Set down the entries below once more, precisely as they stand.

**** DATASET CONTENT ****

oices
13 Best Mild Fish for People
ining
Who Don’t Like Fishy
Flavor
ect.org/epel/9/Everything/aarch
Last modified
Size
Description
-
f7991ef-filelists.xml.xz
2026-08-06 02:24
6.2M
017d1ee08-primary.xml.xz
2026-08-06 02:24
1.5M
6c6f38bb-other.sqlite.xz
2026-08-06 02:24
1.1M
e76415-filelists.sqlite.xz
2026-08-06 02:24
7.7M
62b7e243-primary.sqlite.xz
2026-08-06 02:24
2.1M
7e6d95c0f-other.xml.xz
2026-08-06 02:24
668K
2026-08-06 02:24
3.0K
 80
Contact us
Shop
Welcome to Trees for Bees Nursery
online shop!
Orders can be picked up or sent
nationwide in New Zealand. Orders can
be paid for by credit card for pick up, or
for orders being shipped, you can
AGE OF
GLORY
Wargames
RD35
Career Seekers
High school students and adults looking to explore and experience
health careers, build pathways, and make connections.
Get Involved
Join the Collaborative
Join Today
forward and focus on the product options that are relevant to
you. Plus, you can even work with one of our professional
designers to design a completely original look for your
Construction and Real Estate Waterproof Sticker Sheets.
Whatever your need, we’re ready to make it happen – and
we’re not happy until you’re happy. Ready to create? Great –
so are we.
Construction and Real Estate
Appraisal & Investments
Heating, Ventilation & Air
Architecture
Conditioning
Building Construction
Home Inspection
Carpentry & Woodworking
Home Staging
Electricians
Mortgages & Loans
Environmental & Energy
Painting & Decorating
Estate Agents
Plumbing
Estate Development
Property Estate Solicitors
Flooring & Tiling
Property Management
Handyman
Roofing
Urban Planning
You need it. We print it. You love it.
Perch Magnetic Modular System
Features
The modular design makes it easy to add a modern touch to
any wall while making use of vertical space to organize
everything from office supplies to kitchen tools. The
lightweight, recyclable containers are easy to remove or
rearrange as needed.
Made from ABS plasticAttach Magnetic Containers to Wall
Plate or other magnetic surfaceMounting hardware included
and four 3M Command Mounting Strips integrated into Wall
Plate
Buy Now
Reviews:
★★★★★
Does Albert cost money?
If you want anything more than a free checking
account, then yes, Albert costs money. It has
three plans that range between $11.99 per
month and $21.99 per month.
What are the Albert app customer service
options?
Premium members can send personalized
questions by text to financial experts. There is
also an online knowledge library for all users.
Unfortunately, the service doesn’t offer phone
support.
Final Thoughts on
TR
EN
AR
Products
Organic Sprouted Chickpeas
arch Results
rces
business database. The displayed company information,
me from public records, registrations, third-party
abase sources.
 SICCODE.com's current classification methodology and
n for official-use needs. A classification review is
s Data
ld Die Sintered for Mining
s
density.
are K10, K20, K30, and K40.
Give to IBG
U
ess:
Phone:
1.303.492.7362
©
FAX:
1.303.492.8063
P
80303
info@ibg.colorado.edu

****

=== WRITTEN ANSWER ===
oices
13 Best Mild Fish for People
ining
Who Don’t Like Fishy
Flavor
ect.org/epel/9/Everything/aarch
Last modified
Size
Description
-
f7991ef-filelists.xml.xz
2026-08-06 02:24
6.2M
017d1ee08-primary.xml.xz
2026-08-06 02:24
1.5M
6c6f38bb-other.sqlite.xz
2026-08-06 02:24
1.1M
e76415-filelists.sqlite.xz
2026-08-06 02:24
7.7M
62b7e243-primary.sqlite.xz
2026-08-06 02:24
2.1M
7e6d95c0f-other.xml.xz
2026-08-06 02:24
668K
2026-08-06 02:24
3.0K
 80
Contact us
Shop
Welcome to Trees for Bees Nursery
online shop!
Orders can be picked up or sent
nationwide in New Zealand. Orders can
be paid for by credit card for pick up, or
for orders being shipped, you can
AGE OF
GLORY
Wargames
RD35
Career Seekers
High school students and adults looking to explore and experience
health careers, build pathways, and make connections.
Get Involved
Join the Collaborative
Join Today
forward and focus on the product options that are relevant to
you. Plus, you can even work with one of our professional
designers to design a completely original look for your
Construction and Real Estate Waterproof Sticker Sheets.
Whatever your need, we’re ready to make it happen – and
we’re not happy until you’re happy. Ready to create? Great –
so are we.
Construction and Real Estate
Appraisal & Investments
Heating, Ventilation & Air
Architecture
Conditioning
Building Construction
Home Inspection
Carpentry & Woodworking
Home Staging
Electricians
Mortgages & Loans
Environmental & Energy
Painting & Decorating
Estate Agents
Plumbing
Estate Development
Property Estate Solicitors
Flooring & Tiling
Property Management
Handyman
Roofing
Urban Planning
You need it. We print it. You love it.
Perch Magnetic Modular System
Features
The modular design makes it easy to add a modern touch to
any wall while making use of vertical space to organize
everything from office supplies to kitchen tools. The
lightweight, recyclable containers are easy to remove or
rearrange as needed.
Made from ABS plasticAttach Magnetic Containers to Wall
Plate or other magnetic surfaceMounting hardware included
and four 3M Command Mounting Strips integrated into Wall
Plate
Buy Now
Reviews:
★★★★★
Does Albert cost money?
If you want anything more than a free checking
account, then yes, Albert costs money. It has
three plans that range between $11.99 per
month and $21.99 per month.
What are the Albert app customer service
options?
Premium members can send personalized
questions by text to financial experts. There is
also an online knowledge library for all users.
Unfortunately, the service doesn’t offer phone
support.
Final Thoughts on
TR
EN
AR
Products
Organic Sprouted Chickpeas
arch Results
rces
business database. The displayed company information,
me from public records, registrations, third-party
abase sources.
 SICCODE.com's current classification methodology and
n for official-use needs. A classification review is
s Data
ld Die Sintered for Mining
s
density.
are K10, K20, K30, and K40.
Give to IBG
U
ess:
Phone:
1.303.492.7362
©
FAX:
1.303.492.8063
P
80303
info@ibg.colorado.edu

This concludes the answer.